Durham’s resolution doubles down on state law, which states that “nothing in this section shall authorize” North Carolina counties and municipalities “to appropriate funds for the purpose of paying any claim” “if the city council or board of county commissioners finds” that “employee or officer acted or failed to act because of actual fraud, corruption or actual malice on his part.”
It is the second time to Su’s knowledge that the legal statute has been used to deny an award in the state. It was debated in the 2004 case of Gibbs v. Mayo when a Hyde County commissioner fought for the county to pay his judgment after he illegally profited from a contract to repair the county courthouse and health center.
“The court held, and the county argued that what he did here was actually beyond his capacity as a commissioner that essentially his wrongdoing was taking the contract and essentially being a contractor,” Su said, who teaches state and local government law.
Brustin said it is the first time in Durham’s history that it has refused to pay a judgment. He argues that since the city spent money to defend the Dowdy, they must also pay the judgment.
“It certainly permits them to do it,” Brustin said. He has vowed to ensure that they follow suit.
Howard’s attorneys must now seek the judgment from the detective who receives a pension from the state after a 36-year career. Brustin said the pension is not nearly enough to cover the $6 million verdict and the $4 million for the city’s legal fees to defend him that the city is now asking Howard to pay. The team also spent about $5 million to defend the wrongfully convicted man.
“Because we’re forced to, are going to be going after the assets of Detective Dowdy,” Brustin said. “So if that includes Detective Dowdy’s home and those things, that’s what we’re going to do.”

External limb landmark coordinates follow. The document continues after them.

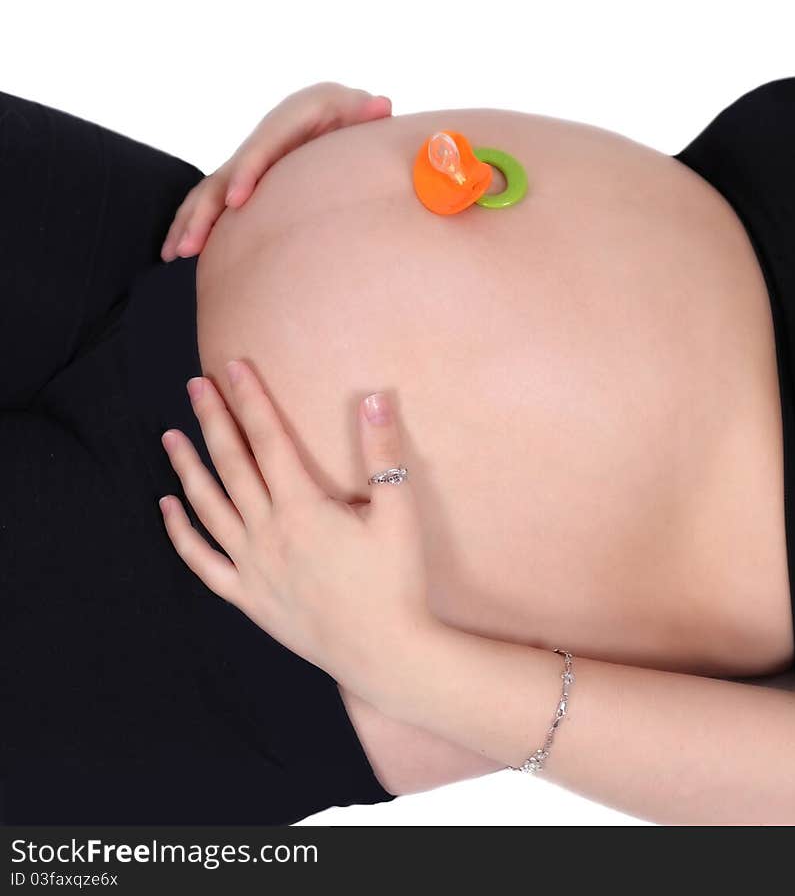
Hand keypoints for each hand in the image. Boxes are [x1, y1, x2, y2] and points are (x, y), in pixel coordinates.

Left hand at [157, 362, 436, 707]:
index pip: (268, 439)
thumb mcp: (399, 511)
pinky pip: (202, 562)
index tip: (233, 366)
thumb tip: (374, 397)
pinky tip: (169, 507)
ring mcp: (252, 568)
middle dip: (212, 420)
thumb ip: (383, 452)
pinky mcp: (248, 598)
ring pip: (207, 508)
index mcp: (302, 508)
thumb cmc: (397, 582)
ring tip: (169, 436)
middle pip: (230, 464)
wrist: (385, 653)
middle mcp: (267, 534)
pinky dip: (181, 533)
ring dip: (186, 468)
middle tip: (195, 384)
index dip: (250, 399)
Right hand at [160, 82, 391, 260]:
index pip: (262, 147)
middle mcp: (259, 141)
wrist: (330, 110)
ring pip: (209, 191)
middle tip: (191, 244)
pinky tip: (180, 251)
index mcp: (286, 122)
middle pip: (224, 174)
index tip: (236, 200)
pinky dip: (195, 223)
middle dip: (205, 209)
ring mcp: (248, 162)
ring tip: (174, 253)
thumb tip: (380, 105)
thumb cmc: (346, 111)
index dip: (246, 171)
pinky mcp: (245, 181)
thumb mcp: (356, 106)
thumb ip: (365, 110)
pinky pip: (213, 202)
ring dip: (190, 221)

Howard’s legal team also plans to appeal the court’s decision to dismiss the claims against the city and three other employees and ask for another trial.
Su said Howard’s attorneys might better redeem the money if they prove Durham had faulted on training, oversight, or negligence.
To hold a city liable for a civil rights violation, a plaintiff must show that an officer violated a clearly established constitutional right and that the violation resulted from the city’s official policy, an unofficial custom, or because the city was “deliberately indifferent” in failing to train or supervise the officer, Rehberg said.
“In this case, there was no evidence that the City of Durham’s ordinances, regulations, customs, or policies caused Darryl Howard to be wrongly convicted,” she said.
California, Ohio, Utah and Idaho have similar laws that limit governments from paying judgments to “bad-faith employees.” However, unlike North Carolina’s law, the California statute allows governments to opt out of paying the judgment, Su said.
An appellate court upheld Los Angeles County’s refusal to pay for a judgment against correctional officer Chang v. County of Los Angeles in 2016 because his actions “were based on corruption, fraud, or malice.”
Brustin said the legal move by the city is part of a series of racial injustices against Howard. He pointed out that during the trial, the city argued that Howard was “not worthy” of the $48 million they were seeking because of his criminal record and drug addiction. The city also made settlement offers “nowhere near” the $6 million judgment.
“Morally, they have not only an obligation to pay Darryl Howard, they had an obligation not to defend the case the way they did,” Brustin said. “They had an obligation to go back and look at the misconduct and see if it affects other people.”
“They had an obligation now to go and make sure that nothing like this is happening in their police department. Instead, all they’ve done is they’ve come up with lies about why they don’t have to pay this.”